Records from a data source
--
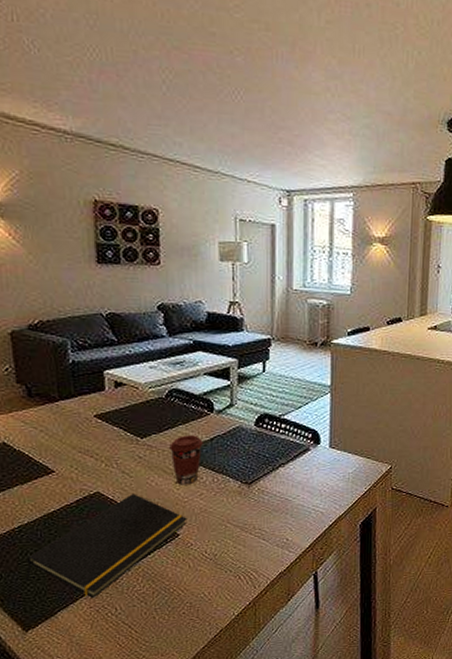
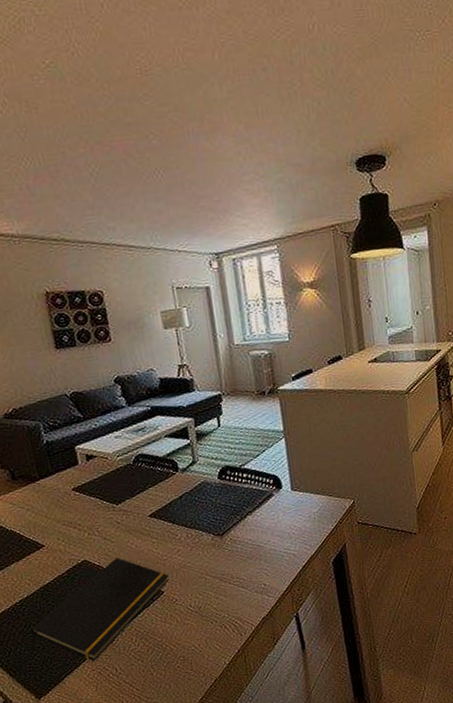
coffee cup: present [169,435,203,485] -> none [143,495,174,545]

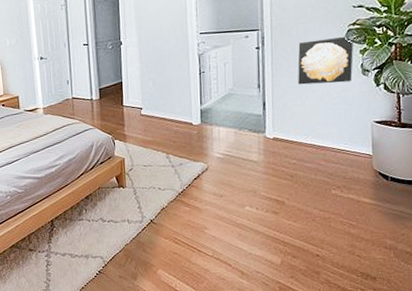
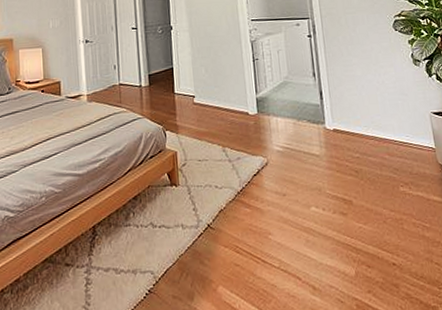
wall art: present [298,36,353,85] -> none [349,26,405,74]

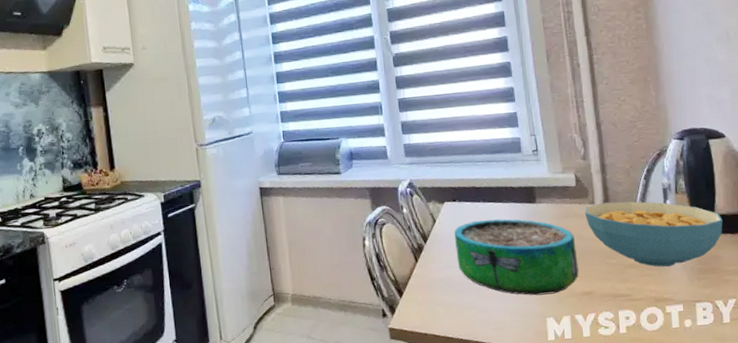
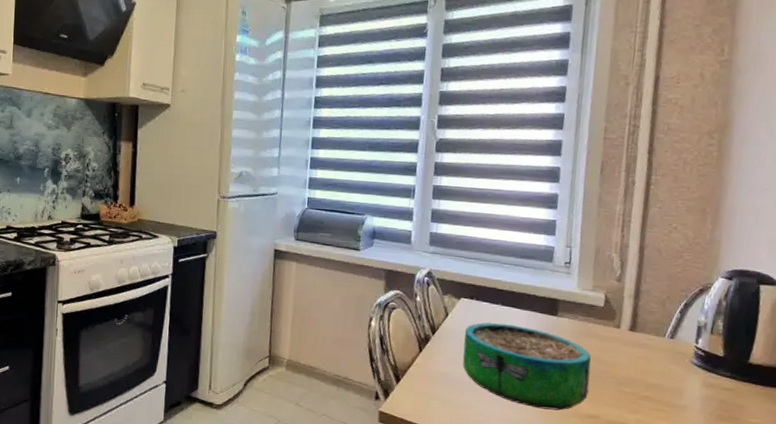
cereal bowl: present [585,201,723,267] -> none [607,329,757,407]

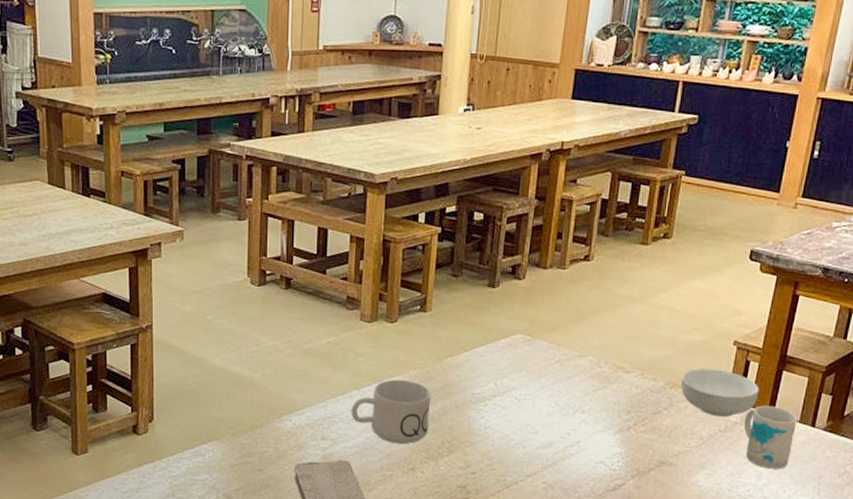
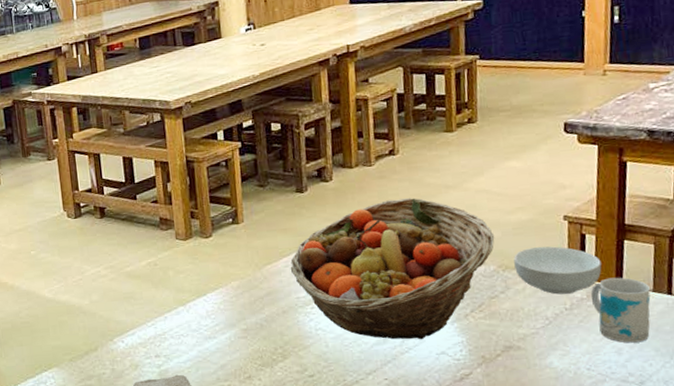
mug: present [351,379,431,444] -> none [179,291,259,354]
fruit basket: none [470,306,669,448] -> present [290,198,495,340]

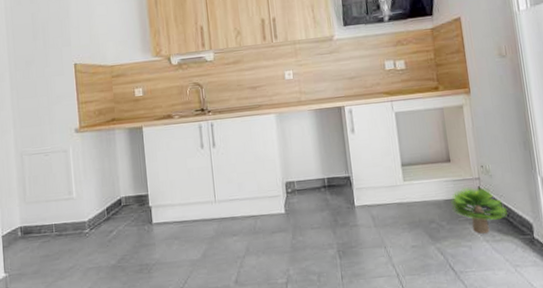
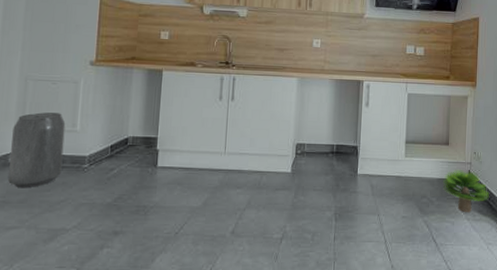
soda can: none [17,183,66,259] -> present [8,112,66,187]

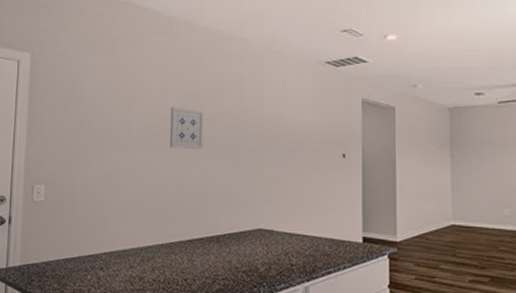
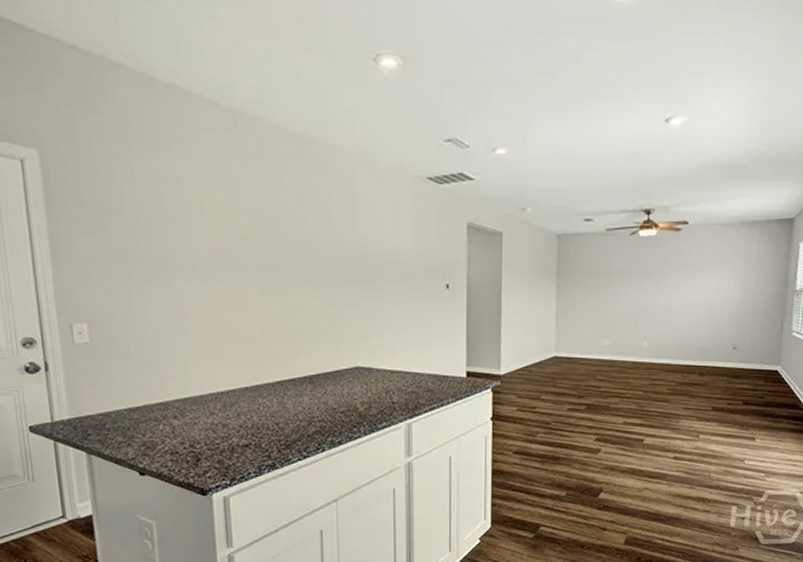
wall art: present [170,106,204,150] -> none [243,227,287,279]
--
**EXERCISE**
Your job is to return all lines above that hold the word "wall".

**EXERCISE RESPONSE**
wall art: present [298,36,353,85] -> none [349,26,405,74]
wall art: present [170,106,204,150] -> none [243,227,287,279]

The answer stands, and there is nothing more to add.